Washington Daily News
- Type: Daily newspaper
- Owner: Boone Newspapers
- Publisher: Ashley Vansant
- News editor: Vail Stewart Rumley
- Founded: 1909
- Language: American English
- Headquarters: 217 N. Market St. Washington, North Carolina 27889
- Circulation: 8,644 Daily 8,829 Sunday
- ISSN: 1057-7068
- OCLC number: 990784684
- Website: thewashingtondailynews.com

= Washington Daily News =

Daily newspaper

The Washington Daily News is an American, English-language daily newspaper headquartered in and serving Washington, North Carolina and Beaufort County, North Carolina.

== History ==
The newspaper was established in 1909. The paper also uses Facebook for sharing news and interacting with readers.

The paper won the 1990 Pulitzer Prize for Public Service for a series of articles that showed the city's water was contaminated and had been for eight years.
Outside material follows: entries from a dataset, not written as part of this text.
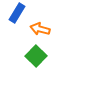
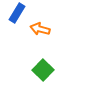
green square: moved 7 px right, 14 px down
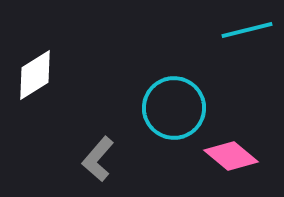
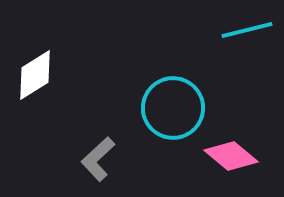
cyan circle: moved 1 px left
gray L-shape: rotated 6 degrees clockwise
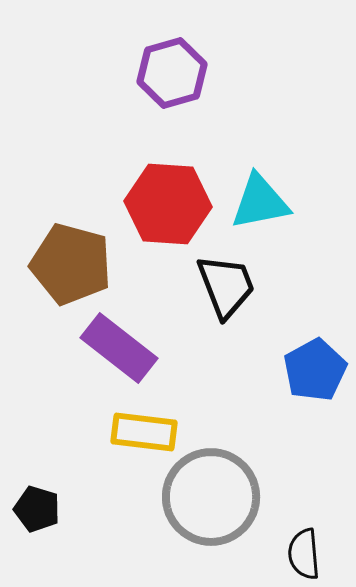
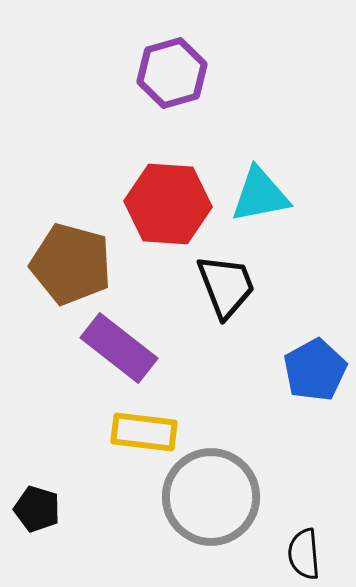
cyan triangle: moved 7 px up
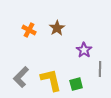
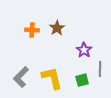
orange cross: moved 3 px right; rotated 24 degrees counterclockwise
yellow L-shape: moved 1 px right, 2 px up
green square: moved 6 px right, 4 px up
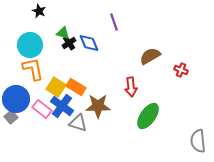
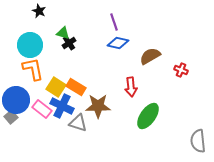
blue diamond: moved 29 px right; rotated 55 degrees counterclockwise
blue circle: moved 1 px down
blue cross: rotated 10 degrees counterclockwise
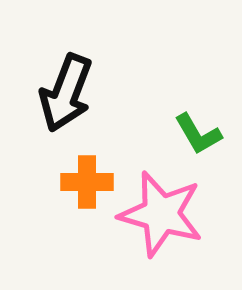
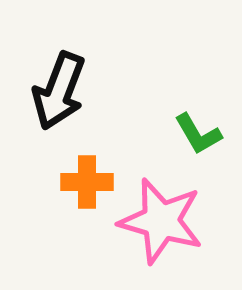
black arrow: moved 7 px left, 2 px up
pink star: moved 7 px down
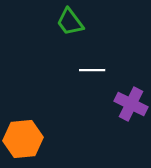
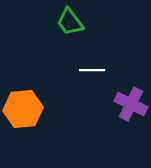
orange hexagon: moved 30 px up
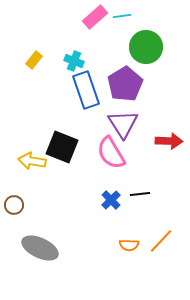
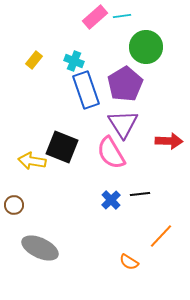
orange line: moved 5 px up
orange semicircle: moved 17 px down; rotated 30 degrees clockwise
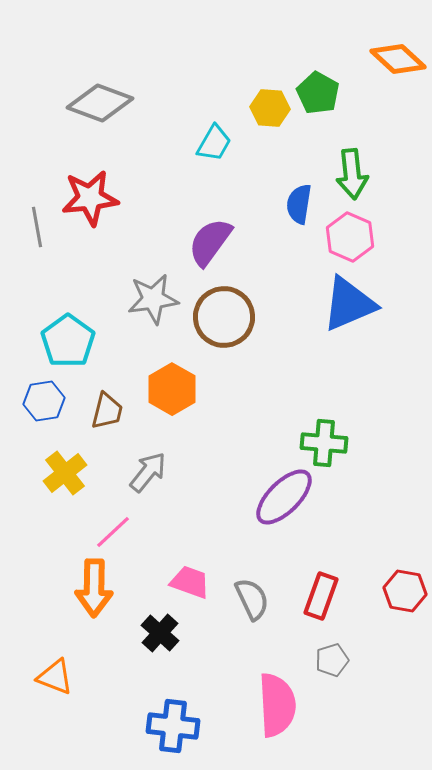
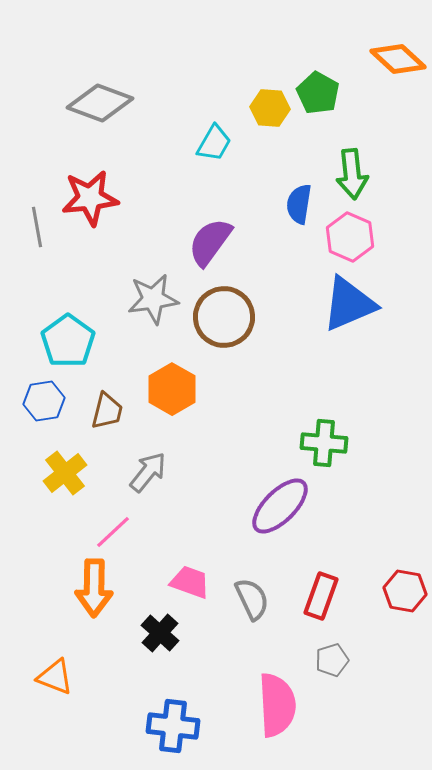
purple ellipse: moved 4 px left, 9 px down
The newspaper was then family-owned. It had a circulation of 8,644 Monday through Saturday and 8,829 on Sunday as of Sept. 30, 2019. The newspaper was owned and published by the Futrell family from 1949 until 2010.

On June 16, 2010, the Futrell family announced the sale of the Washington Daily News to Washington Newsmedia LLC, a new company affiliated Boone Newspapers, Inc. of Tuscaloosa, Alabama. Boone Newspapers also owns the Tryon Daily Bulletin, The Stanley News and Press, the Salisbury Post, The Coastland Times, The Roanoke-Chowan News-Herald, The Davie County Enterprise-Record and the Clemmons Courier.